Scientists detect new strain of coronavirus in Rio de Janeiro, Brazil
Another new coronavirus strain found in Nigeria: Africa CDC
My impulse is to find it fishy (NOT to question the science, but rather the policy) when weird patterns emerge. Fear mongering, or what?
Yeah covid is going to jump out of a bush really fast and yell “Boo!”
Hot take but I’m really not a fan of how this coronavirus thing has been allowed to spread unchecked and is now mutating into even worse forms inside our diseased bodies
I imagine that first wave of news about the UK variant got a lot of clicks and now news media is just throwing shit against the wall to find out what sticks, lol.
It could also be that UK reporters got mad that everyone is calling it the UK variant instead of n501y or something, so now they’re desperate to find some other place elsewhere that has new mutations. No reflection is being done about how people called it China flu or Wuhan flu or whatever back in December - or now, too. Hey, this is the rules you wanted to play with, I dont care if its inaccurate or wrong.

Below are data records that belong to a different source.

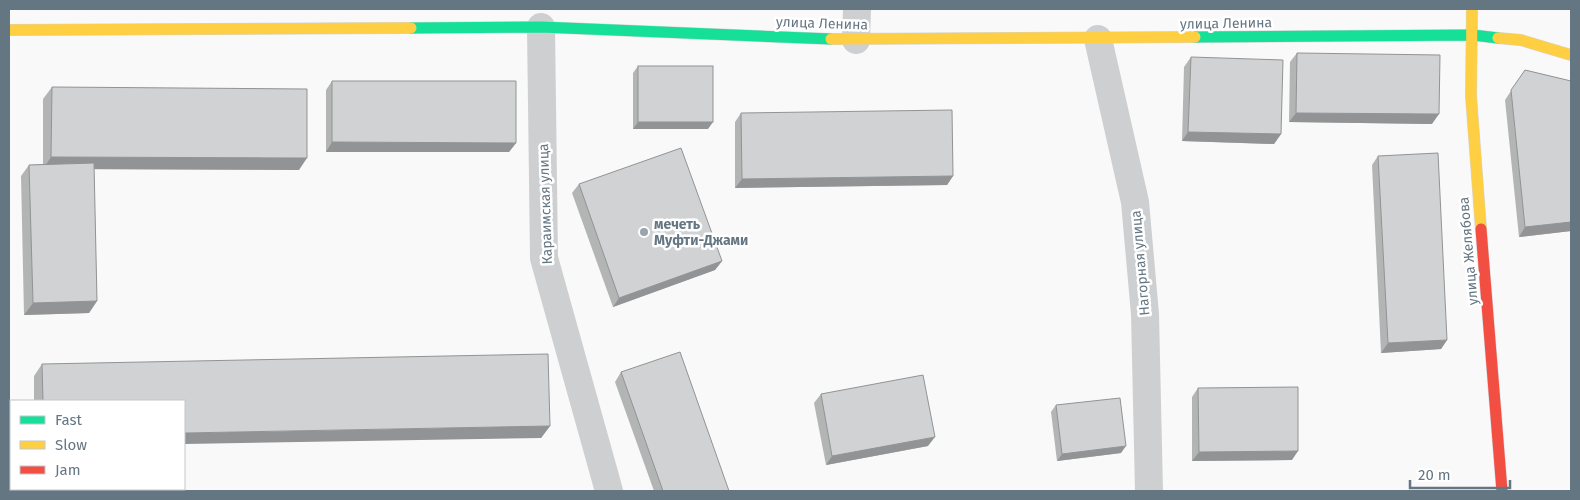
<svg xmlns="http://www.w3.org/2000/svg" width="1580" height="500" font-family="'Fira Sans',sans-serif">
  <rect width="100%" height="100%" fill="#f9f9f9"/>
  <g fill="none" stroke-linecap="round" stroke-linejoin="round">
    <!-- fast casing -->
    <g stroke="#d5d6d7" stroke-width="12">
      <g id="fast">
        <polyline points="411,28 541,27 831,39"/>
        <polyline points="1195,37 1473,35 1498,38"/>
      </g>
    </g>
    <!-- slow casing -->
    <g stroke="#d5d6d7" stroke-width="12">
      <g id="slow">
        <polyline points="1472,9 1471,96 1481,229"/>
        <polyline points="9,30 411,28"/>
        <polyline points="1498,38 1521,40 1571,55"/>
        <polyline points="831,39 1195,37"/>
      </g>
    </g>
    <!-- jam casing -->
    <g stroke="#d5d6d7" stroke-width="12">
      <polyline id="jam" points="1481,229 1502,491"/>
    </g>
    <!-- street -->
    <g stroke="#cecfd0" stroke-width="28">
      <polyline points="541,27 544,258 609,491"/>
      <polyline points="1098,39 1135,202 1145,314 1149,491"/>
      <polyline points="856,40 857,9"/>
      <polyline points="9,437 11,443"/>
      <polyline points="28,489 29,491"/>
    </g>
    <!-- fast -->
    <use href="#fast" stroke="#16e098" stroke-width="11"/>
    <!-- slow -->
    <use href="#slow" stroke="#ffcf43" stroke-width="11"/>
    <!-- jam -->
    <use href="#jam" stroke="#f24e42" stroke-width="11"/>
  </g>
  <!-- wall -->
  <g fill="#b3b5b5">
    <polygon points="1297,53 1432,124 1289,122 1290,62"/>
    <polygon points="1191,57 1281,134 1274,144 1182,141 1184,67"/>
    <polygon points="638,66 708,129 633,129 633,73"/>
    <polygon points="1525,70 1571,81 1571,231 1519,237 1505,100"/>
    <polygon points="332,81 516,143 509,152 326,152 326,90"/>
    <polygon points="52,87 299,170 94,169 97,301 89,313 24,315 21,176 29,165 43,164 43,99"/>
    <polygon points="741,113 953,176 947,185 735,188 735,122"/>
    <polygon points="1378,156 1447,340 1441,349 1381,353 1372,165"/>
    <polygon points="579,184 722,261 715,270 613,307 572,193"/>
    <polygon points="42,364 550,426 541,438 184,401 34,401 34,376"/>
    <polygon points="621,372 729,491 654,491 615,382"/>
    <polygon points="1198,388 1292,460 1192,461 1192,397"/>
    <polygon points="821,394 928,446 826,465 814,403"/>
    <polygon points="1056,405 1121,453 1057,461 1051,412"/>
  </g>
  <!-- shaded-wall -->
  <g fill="#929394">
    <polygon points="1296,113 1439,114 1432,124 1289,122"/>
    <polygon points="638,122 713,122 708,129 633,129"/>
    <polygon points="1188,132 1281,134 1274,144 1182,141"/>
    <polygon points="332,142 516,143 509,152 326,152"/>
    <polygon points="51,157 307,158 299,170 43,169"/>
    <polygon points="953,176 947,185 735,188 742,179"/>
    <polygon points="1571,222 1571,231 1519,237 1525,227"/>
    <polygon points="722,261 715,270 613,307 619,298"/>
    <polygon points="97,301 89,313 24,315 33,303"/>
    <polygon points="1447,340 1441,349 1381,353 1388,343"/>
    <polygon points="550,426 541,438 184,444 184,433"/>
    <polygon points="935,437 928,446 826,465 832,456"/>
    <polygon points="1126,446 1121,453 1057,461 1062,454"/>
    <polygon points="1298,451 1292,460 1192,461 1199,452"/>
  </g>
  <!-- building -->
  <g fill="#d0d2d3" stroke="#929394">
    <polygon points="1297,53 1440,55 1439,114 1296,113"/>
    <polygon points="1191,57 1283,60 1281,134 1188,132"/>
    <rect x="638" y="66" width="75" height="56"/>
    <polygon points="1525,70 1571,81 1571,222 1525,227 1511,90"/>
    <polygon points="332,81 516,81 516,143 332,142"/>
    <polygon points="52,87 307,89 307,158 51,157"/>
    <polygon points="952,110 953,176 742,179 741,113"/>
    <polygon points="681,148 722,261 619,298 579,184"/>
    <polygon points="1438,153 1447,340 1388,343 1378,156"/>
    <polygon points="94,163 97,301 33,303 29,165"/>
    <polygon points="680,352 729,491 663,491 621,372"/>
    <polygon points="548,354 550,426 184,433 184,401 43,401 42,364"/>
    <polygon points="923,375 935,437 832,456 821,394"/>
    <polygon points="1298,387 1298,451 1199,452 1198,388"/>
    <polygon points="1120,398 1126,446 1062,454 1056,405"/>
  </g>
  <!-- markers -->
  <circle fill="#99a4ac" stroke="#fff" stroke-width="2" cx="644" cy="232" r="5"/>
  <g text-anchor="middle" stroke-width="5" stroke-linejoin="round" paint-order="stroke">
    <!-- street labels -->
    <g font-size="14" fill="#657683" stroke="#fff">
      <text transform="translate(822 23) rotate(2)" y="5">улица Ленина</text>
      <text transform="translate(1226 23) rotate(-1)" y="5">улица Ленина</text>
      <text transform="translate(545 204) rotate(-92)" y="5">Караимская улица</text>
      <text transform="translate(1468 251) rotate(-95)" y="5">улица Желябова</text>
      <text transform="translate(1140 263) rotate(-95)" y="5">Нагорная улица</text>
    </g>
    <!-- poi labels -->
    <g font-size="14" font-weight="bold" fill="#657683" stroke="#fff" text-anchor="start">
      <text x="654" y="229">мечеть<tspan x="654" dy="16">Муфти-Джами</tspan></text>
    </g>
  </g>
  <!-- border -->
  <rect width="1580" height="500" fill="none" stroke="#657683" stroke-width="20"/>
  <!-- legend -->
  <rect x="10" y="400" width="175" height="90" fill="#ffffff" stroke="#c1c8cd"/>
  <rect x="20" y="416" width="25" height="8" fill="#16e098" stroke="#c1c8cd"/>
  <text x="55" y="425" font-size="15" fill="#657683">Fast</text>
  <rect x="20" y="441" width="25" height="8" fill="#ffcf43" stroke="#c1c8cd"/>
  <text x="55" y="450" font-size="15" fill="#657683">Slow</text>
  <rect x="20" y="466" width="25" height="8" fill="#f24e42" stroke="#c1c8cd"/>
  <text x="55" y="475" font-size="15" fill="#657683">Jam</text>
  <!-- scale -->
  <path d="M1410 480v8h100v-8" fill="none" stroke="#657683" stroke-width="2.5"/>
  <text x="1418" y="480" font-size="15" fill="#657683" stroke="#ffffff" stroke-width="4" paint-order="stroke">20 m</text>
</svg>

I forget what the word for it is, but there’s a syndrome that we experience where certain events seem like they are clustered together instead of randomly distributed. Like how if you hear about a plane crash on the news, suddenly you’ll hear about three more plane crashes that week. But it’s not that the plane crashes are actually happening together, it’s that they were escaping your attention before you heard about the first one.
A more drastic version of this happens now with news and especially social media. A story breaks about a new virus strain, new virus strains become the hot topic, and now people and the algorithm are sharing stories about virus strains.
It’s statistics - if virus has millions of hosts, it is that much likelier to mutate (as a species) than in thousands of hosts. And if one mutation makes it that much more transmissible, it is even likely you will have convergent independent mutations.
To slightly expand on that point: viruses are tiny malignant code, which can only do one thing: hijack cellular machinery and remake itself. Due to imperfections in the replication of dna/rna (of the top of my head chances are 1 in 10000-100000 per base pair, plus control machinery also makes it lower), this dna slowly mutates (large majority of the mutated viruses are rendered useless however). Because it’s such a high number of viruses in the organism, the correctly assembled viruses still prevail in the numbers. However, while these new viruses spread, some of them are mutated in the more fit direction and they then enter darwinian selection, as some are more transmissible or safer and spread further in population. Large majority of reported mutations are completely invisible though.